Prostitution is not mentioned in any law texts in Sweden in the middle ages, and was thus not formally a crime. However, under the influence of the church, sexual acts outside of marriage was criminalized for both sexes, which also affected prostitutes. The normal punishment for illegal sexual relations was fines or, if the accused was unable to pay them, pillorying, whipping or other disciplinarian physical punishments within the Kyrkoplikt. The law and procedure was the same in the question of actual prostitution: When the activity of Sara Simonsdotter was exposed in the capital in 1618, revealing her brothel with clients in high circles, she, her staff, and clients were sentenced to various forms of fines, pillorying, and physical punishments for fornication.
The earliest law to explicitly ban prostitution was in the Civil Code of 1734, where procuring and brothels was banned and punished with imprisonment, whipping and forced labor, and prostitution at a brothel with forced labor.

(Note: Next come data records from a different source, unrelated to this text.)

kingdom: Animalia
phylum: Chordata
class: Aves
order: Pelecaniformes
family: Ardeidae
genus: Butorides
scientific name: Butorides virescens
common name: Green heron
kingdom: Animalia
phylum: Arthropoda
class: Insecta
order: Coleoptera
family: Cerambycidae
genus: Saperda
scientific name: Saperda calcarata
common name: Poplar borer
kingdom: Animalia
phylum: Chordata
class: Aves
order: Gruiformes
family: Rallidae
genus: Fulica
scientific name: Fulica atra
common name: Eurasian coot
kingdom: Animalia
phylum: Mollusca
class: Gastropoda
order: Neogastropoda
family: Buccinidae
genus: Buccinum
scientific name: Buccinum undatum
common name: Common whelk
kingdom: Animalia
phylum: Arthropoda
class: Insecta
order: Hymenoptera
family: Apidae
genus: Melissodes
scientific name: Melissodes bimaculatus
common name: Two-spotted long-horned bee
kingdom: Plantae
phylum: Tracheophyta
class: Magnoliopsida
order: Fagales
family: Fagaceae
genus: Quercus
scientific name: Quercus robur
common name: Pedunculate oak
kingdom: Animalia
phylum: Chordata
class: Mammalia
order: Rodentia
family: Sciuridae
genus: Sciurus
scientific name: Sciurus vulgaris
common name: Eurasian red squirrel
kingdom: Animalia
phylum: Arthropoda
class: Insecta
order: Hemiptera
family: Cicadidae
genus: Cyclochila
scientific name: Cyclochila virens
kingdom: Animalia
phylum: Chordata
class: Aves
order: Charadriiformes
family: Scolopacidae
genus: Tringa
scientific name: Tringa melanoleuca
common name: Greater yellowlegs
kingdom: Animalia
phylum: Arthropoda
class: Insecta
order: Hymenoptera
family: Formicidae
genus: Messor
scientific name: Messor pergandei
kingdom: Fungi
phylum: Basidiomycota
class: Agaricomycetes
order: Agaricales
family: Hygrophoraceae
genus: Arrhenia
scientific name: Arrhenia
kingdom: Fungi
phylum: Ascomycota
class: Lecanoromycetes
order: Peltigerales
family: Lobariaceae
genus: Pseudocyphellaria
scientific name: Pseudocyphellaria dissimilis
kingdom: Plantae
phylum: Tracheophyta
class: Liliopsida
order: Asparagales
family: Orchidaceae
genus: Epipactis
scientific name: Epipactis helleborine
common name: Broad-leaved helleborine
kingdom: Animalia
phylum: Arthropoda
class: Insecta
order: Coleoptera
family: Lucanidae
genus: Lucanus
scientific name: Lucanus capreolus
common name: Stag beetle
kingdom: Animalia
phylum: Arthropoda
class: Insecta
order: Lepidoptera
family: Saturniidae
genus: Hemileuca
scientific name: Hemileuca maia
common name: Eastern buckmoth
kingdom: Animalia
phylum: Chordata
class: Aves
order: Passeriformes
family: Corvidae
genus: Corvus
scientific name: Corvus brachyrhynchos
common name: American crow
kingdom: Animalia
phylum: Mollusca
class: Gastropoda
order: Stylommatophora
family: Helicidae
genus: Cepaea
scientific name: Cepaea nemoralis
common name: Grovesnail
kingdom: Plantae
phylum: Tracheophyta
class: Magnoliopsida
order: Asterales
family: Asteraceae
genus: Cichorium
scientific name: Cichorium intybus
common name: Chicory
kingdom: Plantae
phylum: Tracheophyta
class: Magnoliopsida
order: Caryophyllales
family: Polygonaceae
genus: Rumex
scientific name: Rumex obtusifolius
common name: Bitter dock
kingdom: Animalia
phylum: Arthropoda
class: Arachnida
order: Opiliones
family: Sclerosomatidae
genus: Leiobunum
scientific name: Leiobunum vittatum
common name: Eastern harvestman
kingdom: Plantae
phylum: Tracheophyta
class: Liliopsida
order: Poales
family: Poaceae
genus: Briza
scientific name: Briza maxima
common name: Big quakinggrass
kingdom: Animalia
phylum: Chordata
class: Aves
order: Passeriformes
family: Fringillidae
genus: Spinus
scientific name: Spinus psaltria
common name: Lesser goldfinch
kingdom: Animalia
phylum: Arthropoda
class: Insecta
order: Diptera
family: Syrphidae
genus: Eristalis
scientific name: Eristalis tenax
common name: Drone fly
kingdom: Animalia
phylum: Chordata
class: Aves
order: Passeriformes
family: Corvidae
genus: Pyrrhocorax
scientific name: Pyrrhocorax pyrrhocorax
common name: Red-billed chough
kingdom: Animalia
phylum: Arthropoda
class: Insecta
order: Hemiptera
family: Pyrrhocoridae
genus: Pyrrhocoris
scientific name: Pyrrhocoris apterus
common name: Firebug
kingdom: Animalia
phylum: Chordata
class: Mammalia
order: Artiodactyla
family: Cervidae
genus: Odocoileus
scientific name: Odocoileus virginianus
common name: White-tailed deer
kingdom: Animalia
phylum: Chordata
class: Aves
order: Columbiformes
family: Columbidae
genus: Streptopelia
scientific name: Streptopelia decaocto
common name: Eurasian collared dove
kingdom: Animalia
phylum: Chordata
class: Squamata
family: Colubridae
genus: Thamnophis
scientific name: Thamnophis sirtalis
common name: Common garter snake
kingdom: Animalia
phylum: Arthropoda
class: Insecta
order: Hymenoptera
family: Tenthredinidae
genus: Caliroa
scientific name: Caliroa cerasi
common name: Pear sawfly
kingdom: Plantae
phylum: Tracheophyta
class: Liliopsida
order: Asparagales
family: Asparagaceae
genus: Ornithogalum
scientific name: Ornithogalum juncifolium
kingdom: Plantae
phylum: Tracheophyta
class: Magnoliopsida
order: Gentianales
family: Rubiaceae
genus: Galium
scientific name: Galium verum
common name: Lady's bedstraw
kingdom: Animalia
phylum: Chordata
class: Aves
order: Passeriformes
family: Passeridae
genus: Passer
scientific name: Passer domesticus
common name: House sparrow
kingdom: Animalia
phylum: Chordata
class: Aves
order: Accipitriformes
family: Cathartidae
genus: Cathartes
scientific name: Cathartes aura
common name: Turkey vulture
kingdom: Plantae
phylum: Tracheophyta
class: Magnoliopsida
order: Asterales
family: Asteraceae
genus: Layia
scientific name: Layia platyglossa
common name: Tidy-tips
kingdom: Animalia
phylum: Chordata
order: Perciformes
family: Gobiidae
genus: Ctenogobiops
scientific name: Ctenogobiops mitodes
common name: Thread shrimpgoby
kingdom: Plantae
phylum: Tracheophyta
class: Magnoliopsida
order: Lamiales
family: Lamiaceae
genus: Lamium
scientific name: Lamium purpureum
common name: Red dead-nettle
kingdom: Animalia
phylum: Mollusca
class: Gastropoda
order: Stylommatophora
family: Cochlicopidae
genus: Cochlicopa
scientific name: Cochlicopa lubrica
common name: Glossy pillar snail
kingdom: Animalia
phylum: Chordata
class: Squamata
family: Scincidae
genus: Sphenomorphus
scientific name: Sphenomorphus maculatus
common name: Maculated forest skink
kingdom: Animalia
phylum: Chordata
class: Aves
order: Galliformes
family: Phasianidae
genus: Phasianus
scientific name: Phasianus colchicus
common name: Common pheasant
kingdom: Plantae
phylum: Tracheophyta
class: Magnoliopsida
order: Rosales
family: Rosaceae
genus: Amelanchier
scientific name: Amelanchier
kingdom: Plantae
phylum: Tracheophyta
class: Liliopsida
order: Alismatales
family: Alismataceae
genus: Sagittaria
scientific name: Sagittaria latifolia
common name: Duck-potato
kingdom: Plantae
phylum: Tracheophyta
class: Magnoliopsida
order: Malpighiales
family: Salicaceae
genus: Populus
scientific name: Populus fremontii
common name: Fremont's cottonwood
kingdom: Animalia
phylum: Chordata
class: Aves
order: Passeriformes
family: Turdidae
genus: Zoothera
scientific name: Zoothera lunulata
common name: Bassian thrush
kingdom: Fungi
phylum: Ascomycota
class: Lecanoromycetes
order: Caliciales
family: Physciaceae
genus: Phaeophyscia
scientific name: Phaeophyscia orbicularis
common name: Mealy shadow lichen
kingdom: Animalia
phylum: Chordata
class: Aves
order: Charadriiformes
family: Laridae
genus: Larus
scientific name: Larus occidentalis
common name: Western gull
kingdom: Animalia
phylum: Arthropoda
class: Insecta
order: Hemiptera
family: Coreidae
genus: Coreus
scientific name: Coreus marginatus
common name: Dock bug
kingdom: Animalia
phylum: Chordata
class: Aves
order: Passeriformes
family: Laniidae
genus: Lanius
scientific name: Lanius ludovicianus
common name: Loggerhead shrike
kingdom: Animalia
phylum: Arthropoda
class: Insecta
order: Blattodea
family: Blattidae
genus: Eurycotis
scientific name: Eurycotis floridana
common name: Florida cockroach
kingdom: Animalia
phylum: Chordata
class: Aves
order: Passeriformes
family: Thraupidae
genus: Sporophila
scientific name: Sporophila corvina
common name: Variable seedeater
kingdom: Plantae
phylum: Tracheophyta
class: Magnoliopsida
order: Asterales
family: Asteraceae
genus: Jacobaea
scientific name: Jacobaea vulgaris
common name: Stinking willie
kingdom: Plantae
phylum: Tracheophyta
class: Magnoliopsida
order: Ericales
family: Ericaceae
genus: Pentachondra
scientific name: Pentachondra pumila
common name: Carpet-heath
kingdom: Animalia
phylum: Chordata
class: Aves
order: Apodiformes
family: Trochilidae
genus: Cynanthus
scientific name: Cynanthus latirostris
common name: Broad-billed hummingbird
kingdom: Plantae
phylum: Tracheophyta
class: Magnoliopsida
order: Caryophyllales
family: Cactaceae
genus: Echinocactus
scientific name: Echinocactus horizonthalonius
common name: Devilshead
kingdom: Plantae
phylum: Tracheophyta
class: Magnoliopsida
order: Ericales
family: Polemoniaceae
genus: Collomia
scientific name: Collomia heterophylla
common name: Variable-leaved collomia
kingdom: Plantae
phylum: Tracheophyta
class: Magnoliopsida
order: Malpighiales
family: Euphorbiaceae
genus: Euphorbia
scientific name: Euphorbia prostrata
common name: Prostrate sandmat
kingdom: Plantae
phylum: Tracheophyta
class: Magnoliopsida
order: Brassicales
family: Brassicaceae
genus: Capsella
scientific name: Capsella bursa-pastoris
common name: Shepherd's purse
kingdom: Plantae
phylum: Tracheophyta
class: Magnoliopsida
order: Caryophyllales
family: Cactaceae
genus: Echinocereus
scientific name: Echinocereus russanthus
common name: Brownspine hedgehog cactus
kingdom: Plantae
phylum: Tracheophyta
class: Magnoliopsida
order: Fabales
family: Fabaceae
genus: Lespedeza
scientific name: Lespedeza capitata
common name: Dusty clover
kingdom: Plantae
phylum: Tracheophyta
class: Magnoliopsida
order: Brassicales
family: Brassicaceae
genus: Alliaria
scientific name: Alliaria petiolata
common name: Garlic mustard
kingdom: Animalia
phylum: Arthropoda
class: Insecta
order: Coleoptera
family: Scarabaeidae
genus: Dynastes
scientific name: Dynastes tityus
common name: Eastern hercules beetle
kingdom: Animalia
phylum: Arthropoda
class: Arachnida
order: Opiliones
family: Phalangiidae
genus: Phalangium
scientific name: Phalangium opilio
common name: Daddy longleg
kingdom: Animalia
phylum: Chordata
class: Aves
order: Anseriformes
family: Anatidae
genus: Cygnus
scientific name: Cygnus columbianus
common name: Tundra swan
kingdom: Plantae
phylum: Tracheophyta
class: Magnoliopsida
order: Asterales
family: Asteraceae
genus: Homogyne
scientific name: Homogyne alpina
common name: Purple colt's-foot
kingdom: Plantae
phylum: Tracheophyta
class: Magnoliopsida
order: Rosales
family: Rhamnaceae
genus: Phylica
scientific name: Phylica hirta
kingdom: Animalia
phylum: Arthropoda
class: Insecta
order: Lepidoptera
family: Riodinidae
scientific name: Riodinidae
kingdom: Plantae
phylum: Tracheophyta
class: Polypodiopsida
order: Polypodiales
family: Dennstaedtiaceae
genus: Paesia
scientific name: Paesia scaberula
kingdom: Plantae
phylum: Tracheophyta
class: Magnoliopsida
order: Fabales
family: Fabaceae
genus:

From 1724 onward, unmarried women in Stockholm with no certification asserting that they were supported either by a legal profession, a personal fortune, or by a sponsor guaranteeing their economic support, could be arrested for vagrancy and placed at the Långholmens spinnhus to prevent them from supporting themselves "indecently", and this was a method frequently used toward prostitutes. There were women active as courtesans, who prostituted themselves to upper class clients, such as the famed courtesan Catharina Norman, called "The Swedish Ninon", who did not belong to a brothel but met her clients at the theater or Opera and received them in her own home or in theirs: this class of prostitutes were protected from the police either by a certificate of sponsorship given by a client, or by having another official legal profession, usually as an actress or singer.